PAGE TEXT
──────────

Human zero day

 · Jim Fuller

'Semantics, knowledge graphs, and triples allow for the automatic representation of knowledge, at scale.'

Let me step back a bit ... but not so far back we are talking about horn clauses or prolog.

The past decade there has been some significant adoption of semantic technologies ... mind you not the wild 'everyone will do this' kind of adoption but the slow burn by very large commercial entities because it is so compelling kind of adoption (and they have the means and multiple data streams being generated by their customers). This adoption is not neccesarily enriching a publically available web but enlarging the information 'treasure chests' of a small group of very large entities.

Being able to encode data (usually with 'triples') enables a single index to answer powerful queries (SPARQL, cypher, et al) which transcend one dimensional full text searching. Triples are easily embedded with the various Open linking technologies (ex. JSON-LD). Triples are trully everywhere eg. Google harnessed the most powerful force Mankind has ever created eg. SEO tagging the web using entities defined at schema.org ... but thats not relevent to this article.

──────────

RECORDED DATA
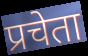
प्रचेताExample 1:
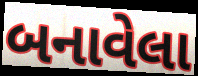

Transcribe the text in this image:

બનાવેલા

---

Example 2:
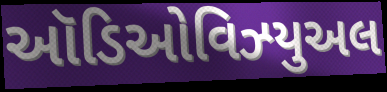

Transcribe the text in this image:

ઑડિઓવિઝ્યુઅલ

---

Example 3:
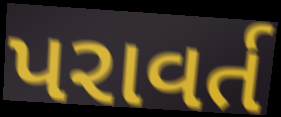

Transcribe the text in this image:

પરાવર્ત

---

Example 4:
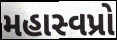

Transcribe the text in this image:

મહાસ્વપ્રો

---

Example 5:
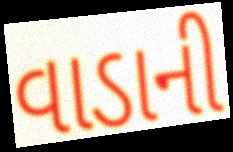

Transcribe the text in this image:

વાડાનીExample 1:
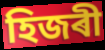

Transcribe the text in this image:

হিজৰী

──────────

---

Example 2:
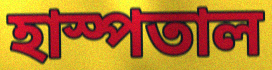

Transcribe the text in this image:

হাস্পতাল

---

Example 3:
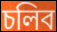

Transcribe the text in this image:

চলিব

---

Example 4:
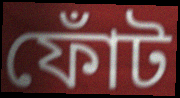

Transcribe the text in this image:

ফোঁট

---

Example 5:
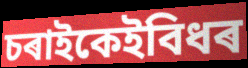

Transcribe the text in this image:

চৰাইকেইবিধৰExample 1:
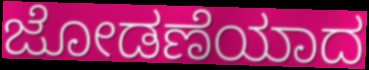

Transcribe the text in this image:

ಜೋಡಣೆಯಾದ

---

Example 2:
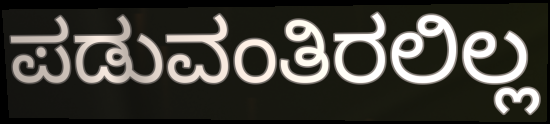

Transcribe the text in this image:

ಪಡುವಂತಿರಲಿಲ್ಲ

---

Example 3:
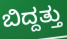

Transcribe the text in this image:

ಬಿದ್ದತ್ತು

──────────

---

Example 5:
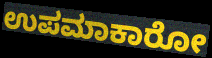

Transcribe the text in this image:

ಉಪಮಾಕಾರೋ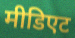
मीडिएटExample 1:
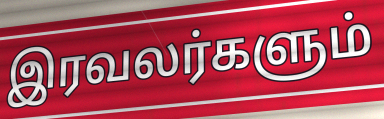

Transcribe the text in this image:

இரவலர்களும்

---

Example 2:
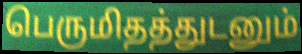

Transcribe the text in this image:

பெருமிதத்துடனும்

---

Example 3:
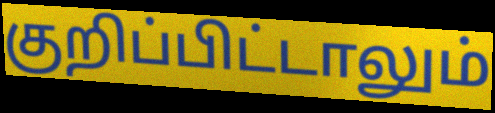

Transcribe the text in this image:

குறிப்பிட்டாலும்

──────────

TASK PROMPT
In the post on semantic technologies, list the things that the quoted opening sentence says allow for the automatic representation of knowledge at scale.

ANSWER TO THE PROBLEM
Semantics, knowledge graphs, and triples.